BTW when you hover over the ingredients, you just get back the name. Are you guys going to do something with it in the future? Right now there is a visual feedback (the cursor changes), but it is not useful yet. I am not entirely sure what I would have expected, perhaps a description of what it is, and upon clicking on it, it could have information gathered from various sources, like examine.com and what have you, but that would be a huge change on its own, the short description upon mouse hover-over should work for now and may not be a huge change.

Deleted Comment

ramon156 · 9 months ago
I think they meant mg. Eggs are 293/100gr

Deleted Comment

diggan · 9 months ago
As this seems US focused, I'll share an alternative that works really well with European products (and a lot of US ones too, apparently): https://yuka.io/en/

Really easy to use (just scan the barcode and you get easily digested data about the product) has every product imaginable, also analyzes cosmetics and best of all, all the basic functionality is free.

Not affiliated, been using it for years at this point and now it's an essential partner when going shopping. That they let people decide their own premium pricing per year is just icing on the cake.

lippihom · 9 months ago
Love Yuka - phenomenal app.
briandoll · 9 months ago
Real and open nutritional datasources exist: https://support.cronometer.com/hc/en-us/articles/36001823947...
joshdickson · 9 months ago
OpenNutrition uses many of the same open datasources included there, including USDA SR, CNF, AUSNUT, etc. The other datasources are licensed and not open, and I do not use those so that I can deliver a free app with a more generous set of features.
adamas · 9 months ago
What's the main difference between this and OpenFoodFacts really ?
masijo · 9 months ago
Well, OpenFoodFacts are actual facts. This seems to rely on LLMs to do the job.
adamas · 9 months ago
Oh, it's worse then.
hombre_fatal · 9 months ago
The problem with OpenFoodFacts is that it just has nutrition label info for packaged goods.

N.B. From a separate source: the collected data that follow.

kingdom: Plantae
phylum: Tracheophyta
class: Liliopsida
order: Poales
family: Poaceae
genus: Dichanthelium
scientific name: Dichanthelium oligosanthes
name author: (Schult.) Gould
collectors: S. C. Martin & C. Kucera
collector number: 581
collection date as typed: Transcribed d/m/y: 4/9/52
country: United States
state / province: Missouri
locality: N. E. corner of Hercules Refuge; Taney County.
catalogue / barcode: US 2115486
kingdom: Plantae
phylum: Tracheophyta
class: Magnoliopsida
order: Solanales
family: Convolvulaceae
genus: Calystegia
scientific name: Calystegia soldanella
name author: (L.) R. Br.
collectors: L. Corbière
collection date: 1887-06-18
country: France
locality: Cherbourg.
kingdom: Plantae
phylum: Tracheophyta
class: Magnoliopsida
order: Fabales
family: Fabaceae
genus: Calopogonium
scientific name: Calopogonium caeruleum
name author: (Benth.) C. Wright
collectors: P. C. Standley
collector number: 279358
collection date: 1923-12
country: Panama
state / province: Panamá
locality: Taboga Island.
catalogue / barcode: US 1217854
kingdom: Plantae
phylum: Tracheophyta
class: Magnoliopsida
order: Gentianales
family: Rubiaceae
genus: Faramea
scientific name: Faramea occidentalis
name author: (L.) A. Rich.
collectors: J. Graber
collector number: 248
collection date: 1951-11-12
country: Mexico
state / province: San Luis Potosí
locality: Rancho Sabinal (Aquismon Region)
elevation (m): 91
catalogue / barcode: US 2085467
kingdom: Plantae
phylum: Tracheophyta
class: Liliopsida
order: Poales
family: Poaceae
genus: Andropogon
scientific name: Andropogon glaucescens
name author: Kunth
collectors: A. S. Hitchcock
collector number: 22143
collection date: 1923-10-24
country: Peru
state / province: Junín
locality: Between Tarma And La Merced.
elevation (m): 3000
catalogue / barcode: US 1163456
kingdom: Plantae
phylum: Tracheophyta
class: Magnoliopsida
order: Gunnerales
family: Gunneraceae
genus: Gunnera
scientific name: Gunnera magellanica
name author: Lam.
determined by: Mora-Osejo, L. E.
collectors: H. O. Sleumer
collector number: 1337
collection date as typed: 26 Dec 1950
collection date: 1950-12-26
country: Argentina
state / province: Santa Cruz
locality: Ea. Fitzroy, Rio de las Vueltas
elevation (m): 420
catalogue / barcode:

So, very little nutrient info beyond calories and protein. No info about micronutrients. No info about minerals, vitamins, amino acids, fatty acids.

It's useless for nutrition tracking since if you're eating packaged food, then you already have that information yourself.

It doesn't answer basic questions like "I ate 100g of extra firm tofu, how did it move me towards my daily mineral/vitamin targets?"

sodality2 · 9 months ago
> So, very little nutrient info beyond calories and protein. No info about micronutrients. No info about minerals, vitamins, amino acids, fatty acids.

Many items do have these things.

https://world.openfoodfacts.org/product/5060495116377/huel-b...

NewJazz · 9 months ago
You can add micro nutrients to those foods, they just don't always have them. Or so I thought.